The recent harsh government crackdown in Myanmar on pro-reform demonstrators has saddened me. I hope significant pressure can be brought to bear by the world community (especially China, the regime's primary enabler) to open this beautiful country.
Two years ago this month, my wife and I spent eight days in Burma. This was one of my all-time favorite trips. We found the people were warm and out-going, and the country quite beautiful. We were in Bagan, Inle Lake, and Yangon (Rangoon). Here are a few thoughts and photos.
I loved the ancient holy city of Bagan (formerly Pagan). It's home to 4,000 Buddhist temples and pagodas. It's said in Bagan that if you close your eyes, spin around, and point your finger, you'll be pointing at a temple, We tried this a number of times and it always worked.
One of Bagan's most famous temples is Ananda. Inside it are four thirty foot tall statues of Buddha (one of which is pictured below left). Below right are two Burmese children.
Here (below left), our ferryman takes us to our lodge. Note that he's using the customary Intha method of paddling with his leg. Not only does this give him greater propulsion. it also free up his arms if he wants to fish. Below right is a local woman carrying wood on her head.

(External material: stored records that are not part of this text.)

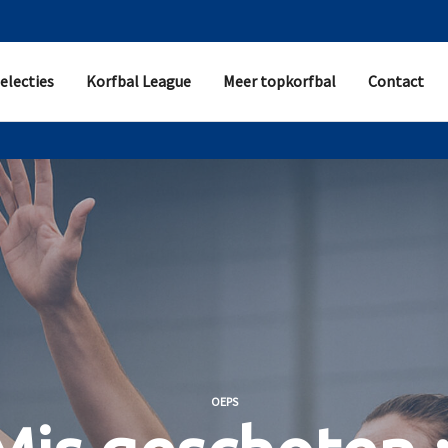
electies
Korfbal League
Meer topkorfbal
Contact
OEPS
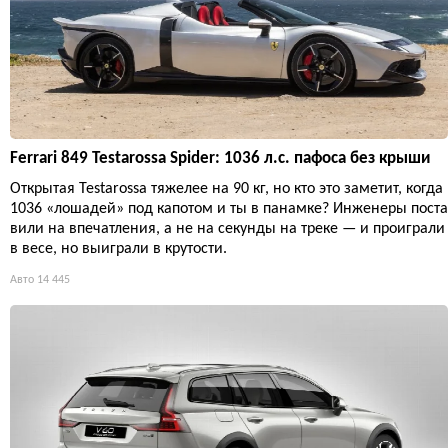
Ferrari 849 Testarossa Spider: 1036 л.с. пафоса без крыши
Открытая Testarossa тяжелее на 90 кг, но кто это заметит, когда
1036 «лошадей» под капотом и ты в панамке? Инженеры поста
вили на впечатления, а не на секунды на треке — и проиграли
в весе, но выиграли в крутости.
Авто
14 445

Every village has its own temple. One of the villages on the southern part of Inle Lake has a monastery in which the monks have taught cats to jump through hoops. The monk told me that the calico (below left) is his "number one" performer.

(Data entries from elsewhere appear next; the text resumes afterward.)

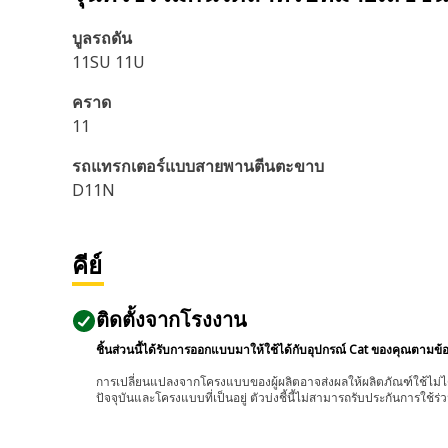
บูลรถดัน
11SU 11U
คราด
11
รถแทรกเตอร์แบบสายพานตีนตะขาบ
D11N
คีย์
ติดตั้งจากโรงงาน
ชิ้นส่วนนี้ได้รับการออกแบบมาให้ใช้ได้กับอุปกรณ์ Cat ของคุณตามข้
การเปลี่ยนแปลงจากโครงแบบของผู้ผลิตอาจส่งผลให้ผลิตภัณฑ์ใช้ไม่ได
ปัจจุบันและโครงแบบที่เป็นอยู่ ตัวบ่งชี้นี้ไม่สามารถรับประกันการใช้ร่ว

Burma's most famous temple is the Schwedagon in Yangon. It's a vast complex of pavillions and pagodas. The place buzzes with families, visitors, and pilgrims. Here I sit with four young monks (below right). I joked with them that we could be a basketball team (I'd be the center). Lots of fun.
Governments come and go. People endure. This current repressive government will have to allow reform or be replaced.
I hope to return to Burma within the next few years (perhaps to go deeper into the Shan state).